Common Configuration Issues¶

Model files not found

Solution: Ensure MODEL_PATH and VECTORIZER_PATH point to valid files

Port already in use

Solution: Change PORT to an available port

Memory limits exceeded

Solution: Reduce MAX_BATCH_SIZE and MAX_TEXT_LENGTH

Runtime Configuration¶

Some settings can be changed at runtime through API calls (future feature). Currently, all configuration must be set before starting the server.

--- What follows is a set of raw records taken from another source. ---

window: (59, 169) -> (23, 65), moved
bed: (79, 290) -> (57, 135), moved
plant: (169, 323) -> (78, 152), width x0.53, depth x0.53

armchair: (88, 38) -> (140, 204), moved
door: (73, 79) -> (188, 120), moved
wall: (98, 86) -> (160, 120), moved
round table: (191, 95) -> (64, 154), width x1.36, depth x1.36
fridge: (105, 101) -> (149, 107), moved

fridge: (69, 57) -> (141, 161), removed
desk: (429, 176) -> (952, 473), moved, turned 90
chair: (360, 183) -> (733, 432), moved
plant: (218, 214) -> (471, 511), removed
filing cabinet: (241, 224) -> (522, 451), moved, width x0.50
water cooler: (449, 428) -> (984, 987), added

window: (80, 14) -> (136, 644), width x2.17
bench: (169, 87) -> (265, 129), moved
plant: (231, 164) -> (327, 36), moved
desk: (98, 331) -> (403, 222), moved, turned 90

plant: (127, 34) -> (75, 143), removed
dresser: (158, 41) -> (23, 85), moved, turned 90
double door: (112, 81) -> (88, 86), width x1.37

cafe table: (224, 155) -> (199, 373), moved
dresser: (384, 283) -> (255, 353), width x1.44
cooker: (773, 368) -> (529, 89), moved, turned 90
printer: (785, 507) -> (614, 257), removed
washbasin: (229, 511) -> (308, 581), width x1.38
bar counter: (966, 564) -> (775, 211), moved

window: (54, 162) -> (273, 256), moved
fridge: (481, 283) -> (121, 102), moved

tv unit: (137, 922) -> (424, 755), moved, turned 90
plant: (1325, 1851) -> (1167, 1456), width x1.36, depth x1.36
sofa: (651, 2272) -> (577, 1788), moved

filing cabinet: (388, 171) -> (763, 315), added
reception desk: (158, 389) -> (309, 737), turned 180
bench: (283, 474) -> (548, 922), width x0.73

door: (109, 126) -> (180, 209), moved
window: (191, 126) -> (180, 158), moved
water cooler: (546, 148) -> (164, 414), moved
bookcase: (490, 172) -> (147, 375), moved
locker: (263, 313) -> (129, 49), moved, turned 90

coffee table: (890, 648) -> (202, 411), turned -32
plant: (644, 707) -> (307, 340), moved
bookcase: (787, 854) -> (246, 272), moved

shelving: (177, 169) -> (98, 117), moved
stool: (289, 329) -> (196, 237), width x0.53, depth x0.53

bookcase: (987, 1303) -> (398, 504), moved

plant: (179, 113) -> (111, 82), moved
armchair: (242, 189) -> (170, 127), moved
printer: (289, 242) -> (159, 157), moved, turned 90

Configuration for Different Environments¶

Development¶

DEBUG=true
LOG_LEVEL=DEBUG
MAX_BATCH_SIZE=10
ENABLE_METRICS=true

Staging¶

DEBUG=false
LOG_LEVEL=INFO
MAX_BATCH_SIZE=25
ENABLE_METRICS=true

Production¶

DEBUG=false
LOG_LEVEL=WARNING
MAX_BATCH_SIZE=50
ENABLE_METRICS=true

Free Tier¶

DEBUG=false
LOG_LEVEL=WARNING
MAX_BATCH_SIZE=25
MAX_TEXT_LENGTH=5000
ENABLE_METRICS=false

Monitoring Configuration¶

When ENABLE_METRICS=true, additional endpoints become available:

GET /metrics - Performance metrics
Enhanced health checks with memory monitoring

Troubleshooting¶

Configuration Loading Issues¶

Check that .env file exists in the correct location
Verify environment variable names match exactly
Ensure file paths are correct and accessible
Check file permissions for model files

Performance Issues¶

Monitor memory usage with /health endpoint
Adjust MAX_BATCH_SIZE based on available RAM
Check /metrics for performance bottlenecks
Consider enabling/disabling metrics based on needs